Entscheidungsstichwort (Thema)
Mietvertragsrecht: Duldungspflicht bezüglich vorbeugender Instandhaltungsmaßnahmen. Mietvertragsrecht: Geltendmachung des Duldungsanspruchs durch Wohnungseigentümergemeinschaft nach Umwandlung
Orientierungssatz
(aus Wohnungswirtschaft & Mietrecht WuM)
Der Mieter ist verpflichtet, vorbeugende Instandhaltungsmaßnahmen (hier: Austausch der brüchigen Wasser- und Abwasserleitungen) zu dulden.
Stehen die instandsetzungsbedürftigen Teile der Mietsache nach Umwandlung des Mietwohnhauses im Gemeinschaftseigentum, ist der Duldungsanspruch von der Wohnungseigentümergemeinschaft für alle Wohnungseigentümer geltend zu machen.
Tatbestand
(aus Wohnungswirtschaft & Mietrecht WuM)
Das LG hat die Beklagte verurteilt, die Erneuerung der Abwasserfalleitungen und Kaltwassersteigeleitungen, die in ihrer im 4. OG links in der X.Straße in Hamburg belegenen Wohnung, in dem mit der Ziffer 9.9 auf der Grundrißzeichnung v. 12.4.1984 mit einem blauen Punkt vermerkten Badezimmer und in dem mit der Ziffer 9.5 und / oder 9.6 auf der Grundrißzeichnung v. 12.4.1984 bezeichneten WC verlaufen, nach dem bisherigen Verlauf zu dulden.
Entscheidungsgründe
Die Beklagte ist verpflichtet, die Erneuerung der Wasserleitungen nach dem - jetzt ausreichend bestimmten - Antrag der Klägerin zu dulden.

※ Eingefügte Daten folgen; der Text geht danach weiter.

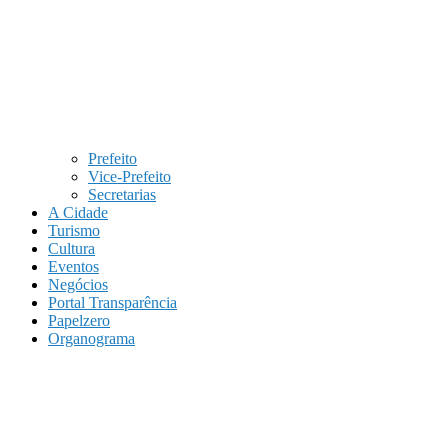
Prefeito
Vice-Prefeito
Secretarias
A Cidade
Turismo
Cultura
Eventos
Negócios
Portal Transparência
Papelzero
Organograma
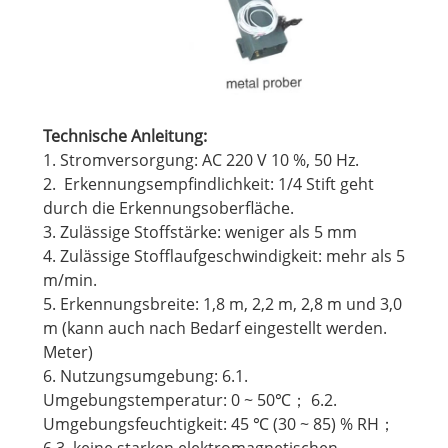
Technische Anleitung:
1. Stromversorgung: AC 220 V 10 %, 50 Hz.
2. Erkennungsempfindlichkeit: 1/4 Stift geht
durch die Erkennungsoberfläche.
3. Zulässige Stoffstärke: weniger als 5 mm
4. Zulässige Stofflaufgeschwindigkeit: mehr als 5
m/min.
5. Erkennungsbreite: 1,8 m, 2,2 m, 2,8 m und 3,0
m (kann auch nach Bedarf eingestellt werden.
Meter)
6. Nutzungsumgebung: 6.1.
Umgebungstemperatur: 0 ~ 50℃； 6.2.
Umgebungsfeuchtigkeit: 45 ℃ (30 ~ 85) % RH；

Nach dem Beschluß der Wohnungseigentümergemeinschaft v. 6.7.1994 ist die Klägerin prozeßführungsbefugt. Gemäß der Teilungserklärung stehen die streitgegenständlichen Steigleitungen und Falleitungen im gemeinschaftlichen Eigentum aller Wohnungseigentümer, da insoweit kein Sondereigentum begründet worden ist. Der sich aus dem Mietvertrag ergebende Duldungsanspruch aus § 541a BGB steht nach der Umwandlung in Wohnungseigentum und der Veräußerung der Wohneinheiten den Wohnungseigentümern, die nach § 571 BGB hinsichtlich des gemeinschaftlichen Eigentums neben der Vermieterin in den Mietvertrag eingetreten sind (vgl. KG WM 1993, 423), gemeinschaftlich zu (vgl. dazu auch Teitge, ZMR 1987, 281; Sternel, Mietrecht, 3. Aufl., I 13, 49).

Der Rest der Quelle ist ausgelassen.